(What is expected)
From the first line onward, reproduce the records exactly; the final line to include is the one holding "Gezinszorgverzekering".

[Extracted page text data]

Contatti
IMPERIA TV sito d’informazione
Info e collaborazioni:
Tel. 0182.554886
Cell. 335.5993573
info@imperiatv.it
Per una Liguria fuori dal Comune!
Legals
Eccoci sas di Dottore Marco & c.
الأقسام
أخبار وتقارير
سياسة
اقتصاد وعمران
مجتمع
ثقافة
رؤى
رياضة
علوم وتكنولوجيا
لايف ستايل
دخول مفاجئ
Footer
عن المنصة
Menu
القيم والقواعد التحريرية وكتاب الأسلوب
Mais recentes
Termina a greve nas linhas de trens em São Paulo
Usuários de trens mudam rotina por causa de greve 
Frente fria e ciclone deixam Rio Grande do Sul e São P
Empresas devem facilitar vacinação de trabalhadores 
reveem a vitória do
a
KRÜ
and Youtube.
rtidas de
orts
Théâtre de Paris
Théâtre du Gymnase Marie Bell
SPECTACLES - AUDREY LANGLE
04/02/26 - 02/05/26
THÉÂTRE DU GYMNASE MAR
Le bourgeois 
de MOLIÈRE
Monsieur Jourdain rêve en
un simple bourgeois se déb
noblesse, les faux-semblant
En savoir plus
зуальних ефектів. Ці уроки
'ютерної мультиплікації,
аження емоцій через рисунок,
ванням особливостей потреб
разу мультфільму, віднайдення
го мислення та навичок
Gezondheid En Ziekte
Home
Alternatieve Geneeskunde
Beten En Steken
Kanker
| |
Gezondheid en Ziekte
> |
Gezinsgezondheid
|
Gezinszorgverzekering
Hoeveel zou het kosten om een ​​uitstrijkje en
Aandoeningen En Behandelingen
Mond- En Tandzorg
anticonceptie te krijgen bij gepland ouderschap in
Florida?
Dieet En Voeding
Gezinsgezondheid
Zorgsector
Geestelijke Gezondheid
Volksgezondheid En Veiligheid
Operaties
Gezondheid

(Answer)
Contatti
IMPERIA TV sito d’informazione
Info e collaborazioni:
Tel. 0182.554886
Cell. 335.5993573
info@imperiatv.it
Per una Liguria fuori dal Comune!
Legals
Eccoci sas di Dottore Marco & c.
الأقسام
أخبار وتقارير
سياسة
اقتصاد وعمران
مجتمع
ثقافة
رؤى
رياضة
علوم وتكنولوجيا
لايف ستايل
دخول مفاجئ
Footer
عن المنصة
Menu
القيم والقواعد التحريرية وكتاب الأسلوب
Mais recentes
Termina a greve nas linhas de trens em São Paulo
Usuários de trens mudam rotina por causa de greve 
Frente fria e ciclone deixam Rio Grande do Sul e São P
Empresas devem facilitar vacinação de trabalhadores 
reveem a vitória do
a
KRÜ
and Youtube.
rtidas de
orts
Théâtre de Paris
Théâtre du Gymnase Marie Bell
SPECTACLES - AUDREY LANGLE
04/02/26 - 02/05/26
THÉÂTRE DU GYMNASE MAR
Le bourgeois 
de MOLIÈRE
Monsieur Jourdain rêve en
un simple bourgeois se déb
noblesse, les faux-semblant
En savoir plus
зуальних ефектів. Ці уроки
'ютерної мультиплікації,
аження емоцій через рисунок,
ванням особливостей потреб
разу мультфільму, віднайдення
го мислення та навичок
Gezondheid En Ziekte
Home
Alternatieve Geneeskunde
Beten En Steken
Kanker
| |
Gezondheid en Ziekte
> |
Gezinsgezondheid
|
Gezinszorgverzekering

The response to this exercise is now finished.